Task objective:
Set down exactly the lines in the records below that run from the line with "Hospital Management System**" to the line with "- department_id (integer): ID", inclusive, and nothing more.

[[ Data supplied, beginning ]]

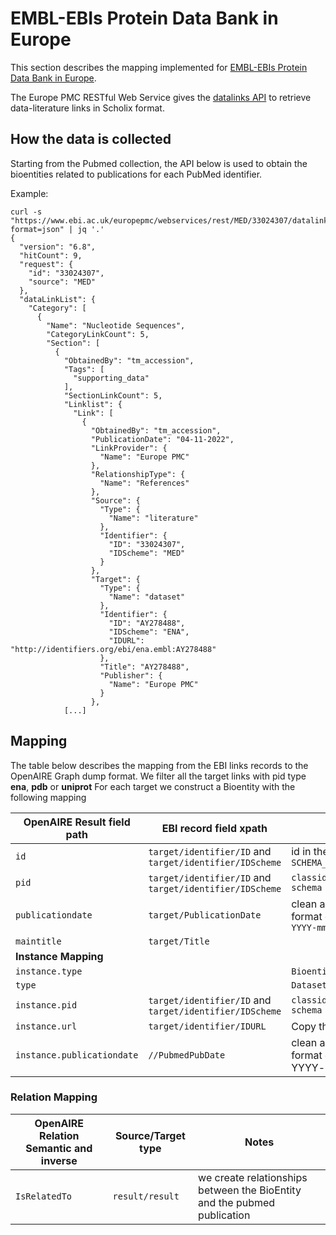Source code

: # EMBL-EBIs Protein Data Bank in Europe

This section describes the mapping implemented for [EMBL-EBIs Protein Data Bank in Europe](https://www.ebi.ac.uk/).

The Europe PMC RESTful Web Service gives the [datalinks API](https://europepmc.org/RestfulWebService#!/Europe32PMC32Articles32RESTful32API) to retrieve data-literature links in Scholix format.

## How the data is collected

Starting from the Pubmed collection, the API below is used to obtain the bioentities related to publications for each PubMed identifier.

Example:

```commandline
curl -s "https://www.ebi.ac.uk/europepmc/webservices/rest/MED/33024307/datalinks?format=json" | jq '.'
{
  "version": "6.8",
  "hitCount": 9,
  "request": {
    "id": "33024307",
    "source": "MED"
  },
  "dataLinkList": {
    "Category": [
      {
        "Name": "Nucleotide Sequences",
        "CategoryLinkCount": 5,
        "Section": [
          {
            "ObtainedBy": "tm_accession",
            "Tags": [
              "supporting_data"
            ],
            "SectionLinkCount": 5,
            "Linklist": {
              "Link": [
                {
                  "ObtainedBy": "tm_accession",
                  "PublicationDate": "04-11-2022",
                  "LinkProvider": {
                    "Name": "Europe PMC"
                  },
                  "RelationshipType": {
                    "Name": "References"
                  },
                  "Source": {
                    "Type": {
                      "Name": "literature"
                    },
                    "Identifier": {
                      "ID": "33024307",
                      "IDScheme": "MED"
                    }
                  },
                  "Target": {
                    "Type": {
                      "Name": "dataset"
                    },
                    "Identifier": {
                      "ID": "AY278488",
                      "IDScheme": "ENA",
                      "IDURL": "http://identifiers.org/ebi/ena.embl:AY278488"
                    },
                    "Title": "AY278488",
                    "Publisher": {
                      "Name": "Europe PMC"
                    }
                  },
            [...]
```

## Mapping
The table below describes the mapping from the EBI links records to the OpenAIRE Graph dump format.
We filter all the target links with pid type **ena**, **pdb** or **uniprot**
For each target we construct a Bioentity with the following mapping


| OpenAIRE Result field path  | EBI record field xpath                                   | Notes                                                         |
|-----------------------------|----------------------------------------------------------|---------------------------------------------------------------|
| `id`                        | `target/identifier/ID` and  `target/identifier/IDScheme` | id in the form `SCHEMA_________::md5(pid)`                    |
| `pid`                       | `target/identifier/ID` and  `target/identifier/IDScheme` | `classid = classname = schema`                                |
| `publicationdate`           | `target/PublicationDate`                                 | clean and normalize the format of the date to be `YYYY-mm-dd` |
| `maintitle`                 | `target/Title`                                           |                                                               |
| **Instance Mapping**        |                                                          |                                                               |
| `instance.type`             |                                                          | `Bioentity`                                                   |
| `type`                      |                                                          | `Dataset`                                                     | 
| `instance.pid`              | `target/identifier/ID` and  `target/identifier/IDScheme` | `classid = classname = schema`                                |
| `instance.url`              | `target/identifier/IDURL`                                | Copy the value as it is                                       |
| `instance.publicationdate`  | `//PubmedPubDate`                                        | clean and normalize the format of the date to be YYYY-mm-dd   |


### Relation Mapping
| OpenAIRE Relation Semantic and inverse | Source/Target type  | Notes                                                                    |
|----------------------------------------|---------------------|--------------------------------------------------------------------------|
| `IsRelatedTo`                          | `result/result`     | we create relationships between the BioEntity and the pubmed publication |
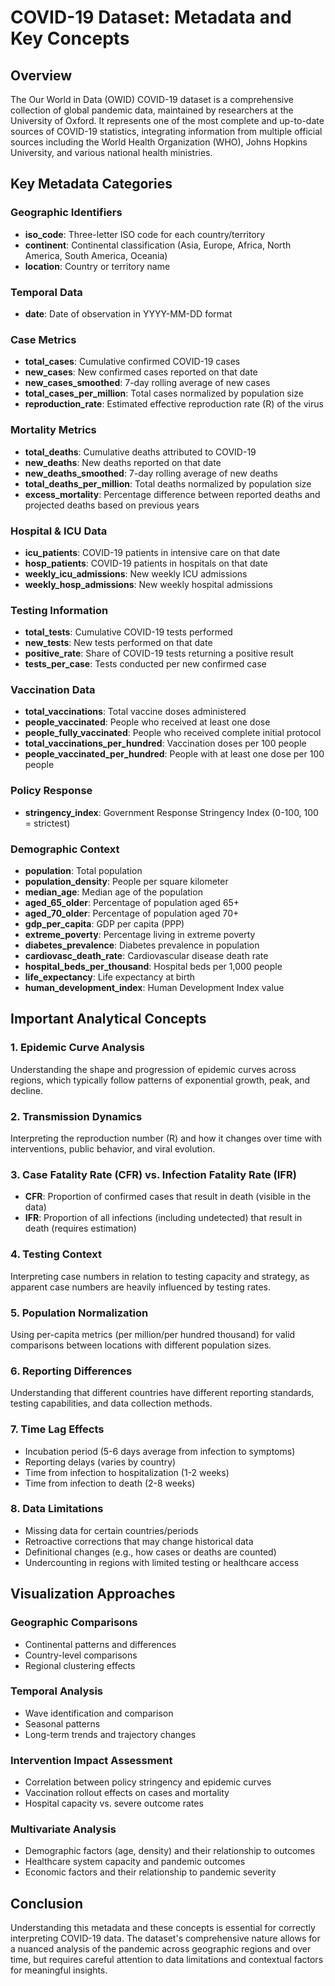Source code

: # COVID-19 Dataset: Metadata and Key Concepts

## Overview
The Our World in Data (OWID) COVID-19 dataset is a comprehensive collection of global pandemic data, maintained by researchers at the University of Oxford. It represents one of the most complete and up-to-date sources of COVID-19 statistics, integrating information from multiple official sources including the World Health Organization (WHO), Johns Hopkins University, and various national health ministries.

## Key Metadata Categories

### Geographic Identifiers
- **iso_code**: Three-letter ISO code for each country/territory
- **continent**: Continental classification (Asia, Europe, Africa, North America, South America, Oceania)
- **location**: Country or territory name

### Temporal Data
- **date**: Date of observation in YYYY-MM-DD format

### Case Metrics
- **total_cases**: Cumulative confirmed COVID-19 cases
- **new_cases**: New confirmed cases reported on that date
- **new_cases_smoothed**: 7-day rolling average of new cases
- **total_cases_per_million**: Total cases normalized by population size
- **reproduction_rate**: Estimated effective reproduction rate (R) of the virus

### Mortality Metrics
- **total_deaths**: Cumulative deaths attributed to COVID-19
- **new_deaths**: New deaths reported on that date
- **new_deaths_smoothed**: 7-day rolling average of new deaths
- **total_deaths_per_million**: Total deaths normalized by population size
- **excess_mortality**: Percentage difference between reported deaths and projected deaths based on previous years

### Hospital & ICU Data
- **icu_patients**: COVID-19 patients in intensive care on that date
- **hosp_patients**: COVID-19 patients in hospitals on that date
- **weekly_icu_admissions**: New weekly ICU admissions
- **weekly_hosp_admissions**: New weekly hospital admissions

### Testing Information
- **total_tests**: Cumulative COVID-19 tests performed
- **new_tests**: New tests performed on that date
- **positive_rate**: Share of COVID-19 tests returning a positive result
- **tests_per_case**: Tests conducted per new confirmed case

### Vaccination Data
- **total_vaccinations**: Total vaccine doses administered
- **people_vaccinated**: People who received at least one dose
- **people_fully_vaccinated**: People who received complete initial protocol
- **total_vaccinations_per_hundred**: Vaccination doses per 100 people
- **people_vaccinated_per_hundred**: People with at least one dose per 100 people

### Policy Response
- **stringency_index**: Government Response Stringency Index (0-100, 100 = strictest)

### Demographic Context
- **population**: Total population
- **population_density**: People per square kilometer
- **median_age**: Median age of the population
- **aged_65_older**: Percentage of population aged 65+
- **aged_70_older**: Percentage of population aged 70+
- **gdp_per_capita**: GDP per capita (PPP)
- **extreme_poverty**: Percentage living in extreme poverty
- **diabetes_prevalence**: Diabetes prevalence in population
- **cardiovasc_death_rate**: Cardiovascular disease death rate
- **hospital_beds_per_thousand**: Hospital beds per 1,000 people
- **life_expectancy**: Life expectancy at birth
- **human_development_index**: Human Development Index value

## Important Analytical Concepts

### 1. Epidemic Curve Analysis
Understanding the shape and progression of epidemic curves across regions, which typically follow patterns of exponential growth, peak, and decline.

### 2. Transmission Dynamics
Interpreting the reproduction number (R) and how it changes over time with interventions, public behavior, and viral evolution.

### 3. Case Fatality Rate (CFR) vs. Infection Fatality Rate (IFR)
- **CFR**: Proportion of confirmed cases that result in death (visible in the data)
- **IFR**: Proportion of all infections (including undetected) that result in death (requires estimation)

### 4. Testing Context
Interpreting case numbers in relation to testing capacity and strategy, as apparent case numbers are heavily influenced by testing rates.

### 5. Population Normalization
Using per-capita metrics (per million/per hundred thousand) for valid comparisons between locations with different population sizes.

### 6. Reporting Differences
Understanding that different countries have different reporting standards, testing capabilities, and data collection methods.

### 7. Time Lag Effects
- Incubation period (5-6 days average from infection to symptoms)
- Reporting delays (varies by country)
- Time from infection to hospitalization (1-2 weeks)
- Time from infection to death (2-8 weeks)

### 8. Data Limitations
- Missing data for certain countries/periods
- Retroactive corrections that may change historical data
- Definitional changes (e.g., how cases or deaths are counted)
- Undercounting in regions with limited testing or healthcare access

## Visualization Approaches

### Geographic Comparisons
- Continental patterns and differences
- Country-level comparisons
- Regional clustering effects

### Temporal Analysis
- Wave identification and comparison
- Seasonal patterns
- Long-term trends and trajectory changes

### Intervention Impact Assessment
- Correlation between policy stringency and epidemic curves
- Vaccination rollout effects on cases and mortality
- Hospital capacity vs. severe outcome rates

### Multivariate Analysis
- Demographic factors (age, density) and their relationship to outcomes
- Healthcare system capacity and pandemic outcomes
- Economic factors and their relationship to pandemic severity

## Conclusion
Understanding this metadata and these concepts is essential for correctly interpreting COVID-19 data. The dataset's comprehensive nature allows for a nuanced analysis of the pandemic across geographic regions and over time, but requires careful attention to data limitations and contextual factors for meaningful insights.
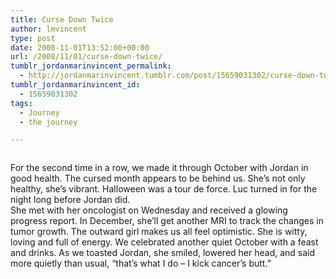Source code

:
 ```yaml
---
title: Curse Down Twice
author: lmvincent
type: post
date: 2008-11-01T13:52:00+00:00
url: /2008/11/01/curse-down-twice/
tumblr_jordanmarinvincent_permalink:
  - http://jordanmarinvincent.tumblr.com/post/15659031302/curse-down-twice
tumblr_jordanmarinvincent_id:
  - 15659031302
tags:
  - Journey
  - the journey

---
```

<a href="http://www.flickr.com/photos/larryvincent/2993337242/" title="photo sharing" target="_blank" rel="noopener"><img src="http://farm4.static.flickr.com/3186/2993337242_db18de125d_m.jpg" alt="" /></a>

For the second time in a row, we made it through October with Jordan in good health. The cursed month appears to be behind us. She&rsquo;s not only healthy, she&rsquo;s vibrant. Halloween was a tour de force. Luc turned in for the night long before Jordan did.  
She met with her oncologist on Wednesday and received a glowing progress report. In December, she&rsquo;ll get another MRI to track the changes in tumor growth. The outward girl makes us all feel optimistic. She is witty, loving and full of energy. We celebrated another quiet October with a feast and drinks. As we toasted Jordan, she smiled, lowered her head, and said more quietly than usual, &ldquo;that&rsquo;s what I do &ndash; I kick cancer&rsquo;s butt.&rdquo;

<div class="blogger-post-footer">
  <img loading="lazy" width="1" height="1" src="https://blogger.googleusercontent.com/tracker/9039099668816362935-2798104463042061854?l=jordansjourney2.blogspot.com" alt="" />
</div>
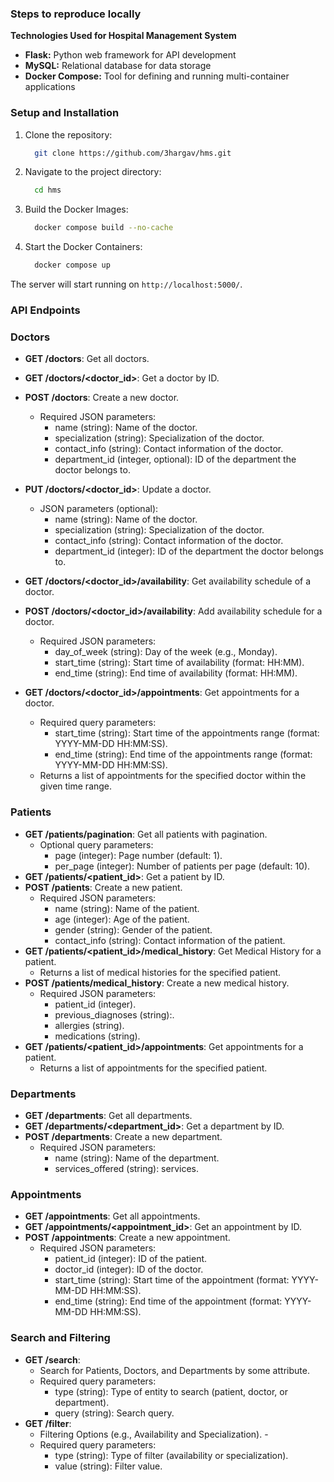 ### Steps to reproduce locally   
  
**Technologies Used for Hospital Management System**  
  
- **Flask:** Python web framework for API development  
- **MySQL:** Relational database for data storage  
- **Docker Compose:** Tool for defining and running multi-container applications  
  
### Setup and Installation  
  
1. Clone the repository:  
    ```bash  
	  git clone https://github.com/3hargav/hms.git  
	 ```  

2. Navigate to the project directory:  
    ```bash  
	  cd hms  
	 ```  

2. Build the Docker Images:  
	```bash  
	  docker compose build --no-cache  
	 ```  
3. Start the Docker Containers:  
    ```bash  
	  docker compose up  
	 ```  
The server will start running on `http://localhost:5000/`.  
  
### API Endpoints  
  
### Doctors  
  
- **GET /doctors**: Get all doctors.  
- **GET /doctors/<doctor_id>**: Get a doctor by ID.  
- **POST /doctors**: Create a new doctor.  
  - Required JSON parameters:  
      - name (string): Name of the doctor.  
      - specialization (string): Specialization of the doctor.  
      - contact_info (string): Contact information of the doctor.  
      - department_id (integer, optional): ID of the department the doctor belongs to.  
- **PUT /doctors/<doctor_id>**: Update a doctor.  
  - JSON parameters (optional):  
      - name (string): Name of the doctor.  
      - specialization (string): Specialization of the doctor.  
      - contact_info (string): Contact information of the doctor.  
      - department_id (integer): ID of the department the doctor belongs to.  
- **GET /doctors/<doctor_id>/availability**: Get availability schedule of a doctor.  
- **POST /doctors/<doctor_id>/availability**: Add availability schedule for a doctor.  
  - Required JSON parameters:  
      - day_of_week (string): Day of the week (e.g., Monday).  
      - start_time (string): Start time of availability (format: HH:MM).  
      - end_time (string): End time of availability (format: HH:MM).  
  
- **GET /doctors/<doctor_id>/appointments**: Get appointments for a doctor.  
  - Required query parameters:  
      - start_time (string): Start time of the appointments range (format: YYYY-MM-DD HH:MM:SS).  
      - end_time (string): End time of the appointments range (format: YYYY-MM-DD HH:MM:SS).  
  - Returns a list of appointments for the specified doctor within the given time range.  
  
### Patients  
  
- **GET /patients/pagination**: Get all patients with pagination.  
  - Optional query parameters:  
      - page (integer): Page number (default: 1).  
      - per_page (integer): Number of patients per page (default: 10).  
- **GET /patients/<patient_id>**: Get a patient by ID.  
- **POST /patients**: Create a new patient.  
  - Required JSON parameters:  
      - name (string): Name of the patient.  
      - age (integer): Age of the patient.  
      - gender (string): Gender of the patient.  
      - contact_info (string): Contact information of the patient.  
- **GET /patients/<patient_id>/medical_history**: Get Medical History for a patient.  
  - Returns a list of medical histories for the specified patient.  
- **POST /patients/medical_history**: Create a new medical history.  
  - Required JSON parameters:  
      - patient_id (integer).  
      - previous_diagnoses (string):.  
      - allergies (string).  
      - medications (string).  
- **GET /patients/<patient_id>/appointments**: Get appointments for a patient.  
  - Returns a list of appointments for the specified patient.  
  
### Departments  
  
- **GET /departments**: Get all departments.  
- **GET /departments/<department_id>**: Get a department by ID.  
- **POST /departments**: Create a new department.  
  - Required JSON parameters:  
      - name (string): Name of the department.  
      - services_offered (string): services.  
  
### Appointments  
  
- **GET /appointments**: Get all appointments.  
- **GET /appointments/<appointment_id>**: Get an appointment by ID.  
- **POST /appointments**: Create a new appointment.  
  - Required JSON parameters:  
      - patient_id (integer): ID of the patient.  
      - doctor_id (integer): ID of the doctor.  
      - start_time (string): Start time of the appointment (format: YYYY-MM-DD HH:MM:SS).  
      - end_time (string): End time of the appointment (format: YYYY-MM-DD HH:MM:SS).  
  
### Search and Filtering    
-  **GET /search**:   
    - Search for Patients, Doctors, and Departments by some attribute.   
    - Required query parameters:   
       - type (string): Type of entity to search (patient, doctor, or department).   
       - query (string): Search query.   
-  **GET /filter**:   
    - Filtering Options (e.g., Availability and Specialization). -   
    - Required query parameters:   
       - type (string): Type of filter (availability or specialization).   
       - value (string): Filter value.
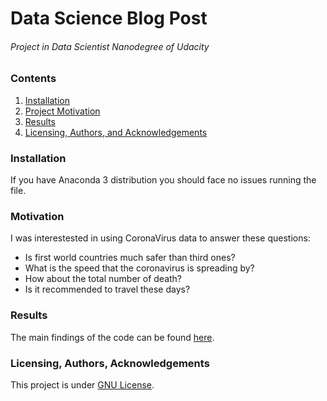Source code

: # Data Science Blog Post 
###### Project in Data Scientist Nanodegree of Udacity

### Contents
1. [Installation](#Installation)
2. [Project Motivation](#Motivation)
3. [Results](#Results)
4. [Licensing, Authors, and Acknowledgements](#licensing,-authors,-acknowledgements)

### Installation

If you have Anaconda 3 distribution you should face no issues running the file.

### Motivation

I was interestested in using CoronaVirus data to answer these questions:<br>

- Is first world countries much safer than third ones?
- What is the speed that the coronavirus is spreading by?
- How about the total number of death?
- Is it recommended to travel these days?

### Results

The main findings of the code can be found [here](https://medium.com/@aliyoussef200399/who-is-better-now-developed-countries-or-developing-ones-a72336f3fd1c).

### Licensing, Authors, Acknowledgements

This project is under [GNU License](https://choosealicense.com/licenses/gpl-3.0/#).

[[ Data supplied, end ]]

Answer section:
**Technologies Used for Hospital Management System**  
  
- **Flask:** Python web framework for API development  
- **MySQL:** Relational database for data storage  
- **Docker Compose:** Tool for defining and running multi-container applications  
  
### Setup and Installation  
  
1. Clone the repository:  
    ```bash  
	  git clone https://github.com/3hargav/hms.git  
	 ```  

2. Navigate to the project directory:  
    ```bash  
	  cd hms  
	 ```  

2. Build the Docker Images:  
	```bash  
	  docker compose build --no-cache  
	 ```  
3. Start the Docker Containers:  
    ```bash  
	  docker compose up  
	 ```  
The server will start running on `http://localhost:5000/`.  
  
### API Endpoints  
  
### Doctors  
  
- **GET /doctors**: Get all doctors.  
- **GET /doctors/<doctor_id>**: Get a doctor by ID.  
- **POST /doctors**: Create a new doctor.  
  - Required JSON parameters:  
      - name (string): Name of the doctor.  
      - specialization (string): Specialization of the doctor.  
      - contact_info (string): Contact information of the doctor.  
      - department_id (integer, optional): ID of the department the doctor belongs to.  
- **PUT /doctors/<doctor_id>**: Update a doctor.  
  - JSON parameters (optional):  
      - name (string): Name of the doctor.  
      - specialization (string): Specialization of the doctor.  
      - contact_info (string): Contact information of the doctor.  
      - department_id (integer): ID of the department the doctor belongs to.  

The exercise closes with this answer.